When Hideki Matsui left via Free Agency, a major hole (28 HRs, 90 RBIs) was created in the Yankee lineup. Matsui has served as vital Alex Rodriguez protection for the past six seasons.
So what are the Yankees going to do to fill that void?
Going into this season, the Yankees have Robinson Cano slated to assume the all-important 5th spot in the lineup. Last season overall, Cano hit .320 with 25 HRs and 85 RBIs.
So what can we expect out of Cano in the 5th spot this season?

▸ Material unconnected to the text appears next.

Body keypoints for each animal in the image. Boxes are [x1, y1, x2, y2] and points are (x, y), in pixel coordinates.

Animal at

Cano has 278 career at-bats hitting in the 5th spot. He has posted a line of (.299/.321/.453) with 8 HRs. This line is a bit of a downgrade from his season line, but he only 223 of his 637 at-bats came from the 5th spot last year.

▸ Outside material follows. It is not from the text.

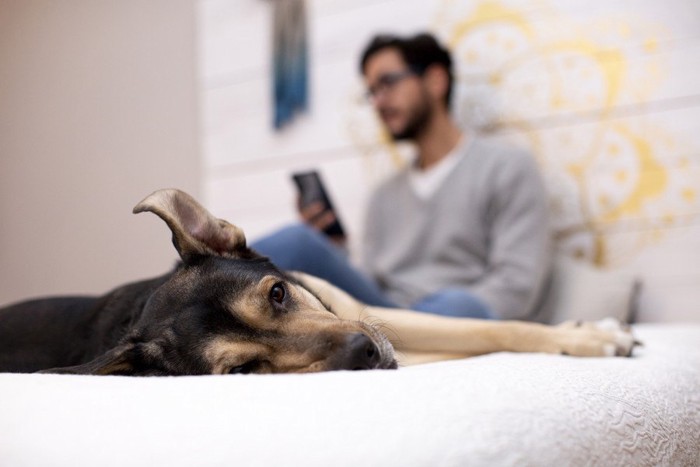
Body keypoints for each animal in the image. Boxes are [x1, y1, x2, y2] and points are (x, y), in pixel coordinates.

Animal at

Yankee fans will remember Cano’s struggles with runners in scoring position last season. Cano hit only .207 with RISP last season, a telling statistic that worries some Yankee fans.

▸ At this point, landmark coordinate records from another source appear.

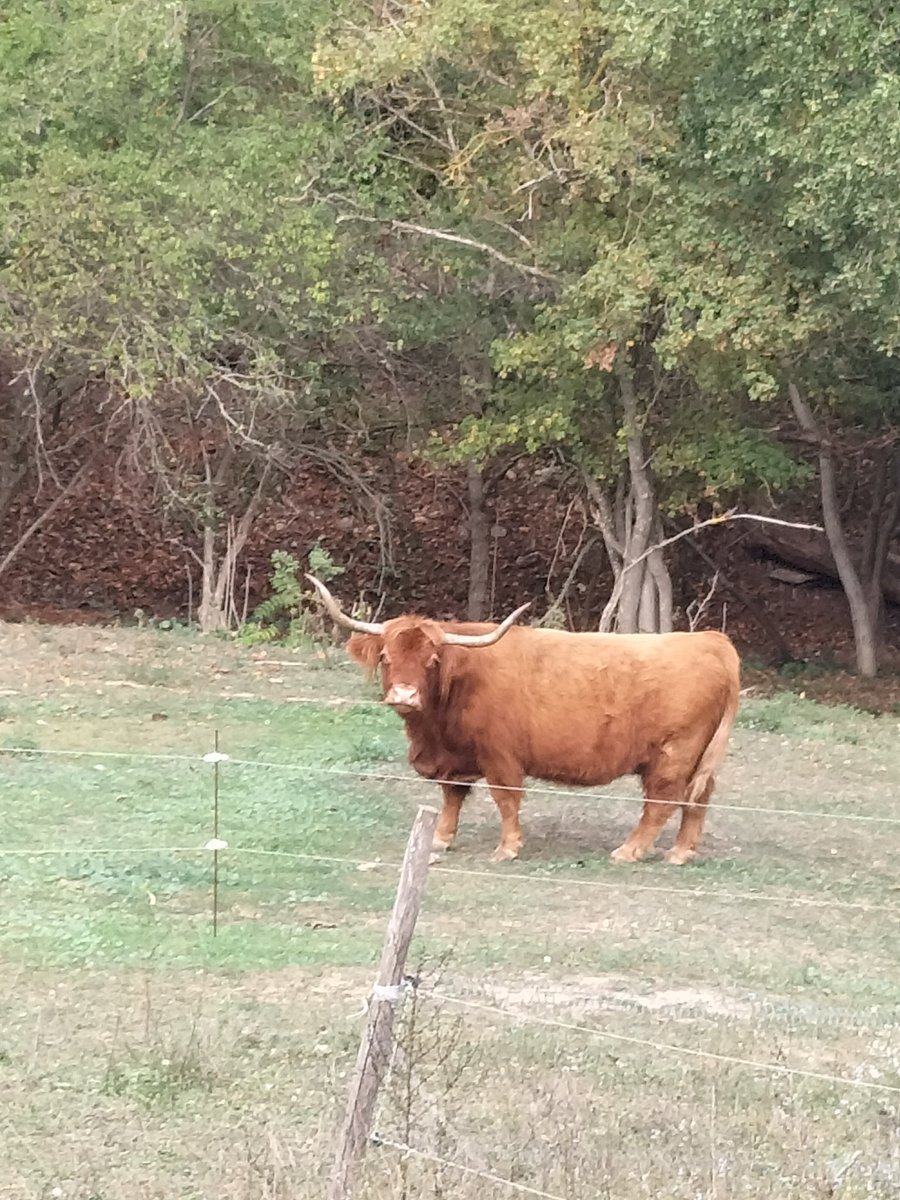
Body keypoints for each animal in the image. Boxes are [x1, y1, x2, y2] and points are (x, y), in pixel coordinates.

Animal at [307, 575, 741, 866]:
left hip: (673, 754)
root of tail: (711, 641)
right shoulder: (455, 759)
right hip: (697, 757)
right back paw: (681, 852)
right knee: (699, 797)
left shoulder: (500, 755)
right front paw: (441, 840)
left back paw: (629, 850)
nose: (404, 696)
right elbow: (451, 796)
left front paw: (508, 848)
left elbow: (506, 799)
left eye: (431, 661)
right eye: (386, 658)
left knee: (662, 802)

The four Yankees expected to hit in front of Cano (Jeter, Johnson, Teixeira, Rodriguez) had an average OBP of .406 in 2009, so Cano will have a ton of opportunities to drive in runs this season. If Cano can match his .320 batting average from 2009, Cano will easily knock in 100 runs.
The key for Robinson Cano
Hitting early in the count
Cano is a career .374 hitter when he’s first pitch swinging. In addition, Cano is a career .352 hitter in 1-0; 2-0 counts.
However, when Cano falls into 0-2, 1-2, and 2-2 counts, he becomes a pedestrian .231 hitter. Some hitters, like Nick Johnson and Nick Swisher, successfully work the counts in their at-bats. Cano needs to be a first-strike fastball swinging hitter. He tends to get complacent if he’s in the box for 3+ pitches.
Cano is a career .283 hitter from April to June. For the rest of the season, Cano is a career .329 hitter.
Robinson Cano is a good hitter. He has great lineup protection and will have a boat-load of RBI opportunities. He just needs to stay within himself while being aggressive early in counts.